- Stored data -
+ + + + + + +
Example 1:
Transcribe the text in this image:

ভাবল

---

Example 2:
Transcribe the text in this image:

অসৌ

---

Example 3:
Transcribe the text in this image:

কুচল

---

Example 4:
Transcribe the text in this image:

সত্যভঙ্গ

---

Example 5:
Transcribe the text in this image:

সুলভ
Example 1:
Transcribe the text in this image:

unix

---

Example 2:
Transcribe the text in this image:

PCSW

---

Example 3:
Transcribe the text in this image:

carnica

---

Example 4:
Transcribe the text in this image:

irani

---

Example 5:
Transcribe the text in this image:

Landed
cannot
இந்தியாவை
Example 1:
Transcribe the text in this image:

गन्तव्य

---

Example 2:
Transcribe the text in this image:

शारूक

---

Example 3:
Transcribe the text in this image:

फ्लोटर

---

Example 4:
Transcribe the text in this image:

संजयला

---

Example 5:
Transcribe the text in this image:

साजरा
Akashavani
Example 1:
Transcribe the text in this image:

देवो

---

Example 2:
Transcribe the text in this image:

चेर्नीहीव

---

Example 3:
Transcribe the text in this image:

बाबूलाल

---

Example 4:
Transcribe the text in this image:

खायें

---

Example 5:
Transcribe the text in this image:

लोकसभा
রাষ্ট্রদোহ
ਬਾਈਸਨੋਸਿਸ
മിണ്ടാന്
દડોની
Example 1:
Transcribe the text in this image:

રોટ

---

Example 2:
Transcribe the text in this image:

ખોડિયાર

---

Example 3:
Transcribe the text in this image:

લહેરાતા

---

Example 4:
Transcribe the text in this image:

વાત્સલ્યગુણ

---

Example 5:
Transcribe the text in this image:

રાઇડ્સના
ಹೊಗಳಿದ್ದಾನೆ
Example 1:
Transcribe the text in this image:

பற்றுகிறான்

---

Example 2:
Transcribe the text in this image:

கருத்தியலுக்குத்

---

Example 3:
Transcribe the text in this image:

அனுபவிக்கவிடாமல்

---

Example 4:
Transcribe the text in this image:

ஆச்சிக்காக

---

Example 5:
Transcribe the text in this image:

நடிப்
+ + + + + + +
- EXERCISE OBJECTIVE -
Extract the data exactly as given.

- ANSWER -
Example 1:
Transcribe the text in this image:

ভাবল

---

Example 2:
Transcribe the text in this image:

অসৌ

---

Example 3:
Transcribe the text in this image:

কুচল

---

Example 4:
Transcribe the text in this image:

সত্যভঙ্গ

---

Example 5:
Transcribe the text in this image:

সুলভ
Example 1:
Transcribe the text in this image:

unix

---

Example 2:
Transcribe the text in this image:

PCSW

---

Example 3:
Transcribe the text in this image:

carnica

---

Example 4:
Transcribe the text in this image:

irani

---

Example 5:
Transcribe the text in this image:

Landed
cannot
இந்தியாவை
Example 1:
Transcribe the text in this image:

गन्तव्य

---

Example 2:
Transcribe the text in this image:

शारूक

---

Example 3:
Transcribe the text in this image:

फ्लोटर

---

Example 4:
Transcribe the text in this image:

संजयला

---

Example 5:
Transcribe the text in this image:

साजरा
Akashavani
Example 1:
Transcribe the text in this image:

देवो

---

Example 2:
Transcribe the text in this image:

चेर्नीहीव

---

Example 3:
Transcribe the text in this image:

बाबूलाल

---

Example 4:
Transcribe the text in this image:

खायें

---

Example 5:
Transcribe the text in this image:

लोकसभा
রাষ্ট্রদোহ
ਬਾਈਸਨੋਸਿਸ
മിണ്ടാന്
દડોની
Example 1:
Transcribe the text in this image:

રોટ

---

Example 2:
Transcribe the text in this image:

ખોડિયાર

---

Example 3:
Transcribe the text in this image:

લહેરાતા

---

Example 4:
Transcribe the text in this image:

વાત્સલ્યગુણ

---

Example 5:
Transcribe the text in this image:

રાઇડ્સના
ಹೊಗಳಿದ್ದಾನೆ
Example 1:
Transcribe the text in this image:

பற்றுகிறான்

---

Example 2:
Transcribe the text in this image:

கருத்தியலுக்குத்

---

Example 3:
Transcribe the text in this image:

அனுபவிக்கவிடாமல்

---

Example 4:
Transcribe the text in this image:

ஆச்சிக்காக

---

Example 5:
Transcribe the text in this image:

நடிப்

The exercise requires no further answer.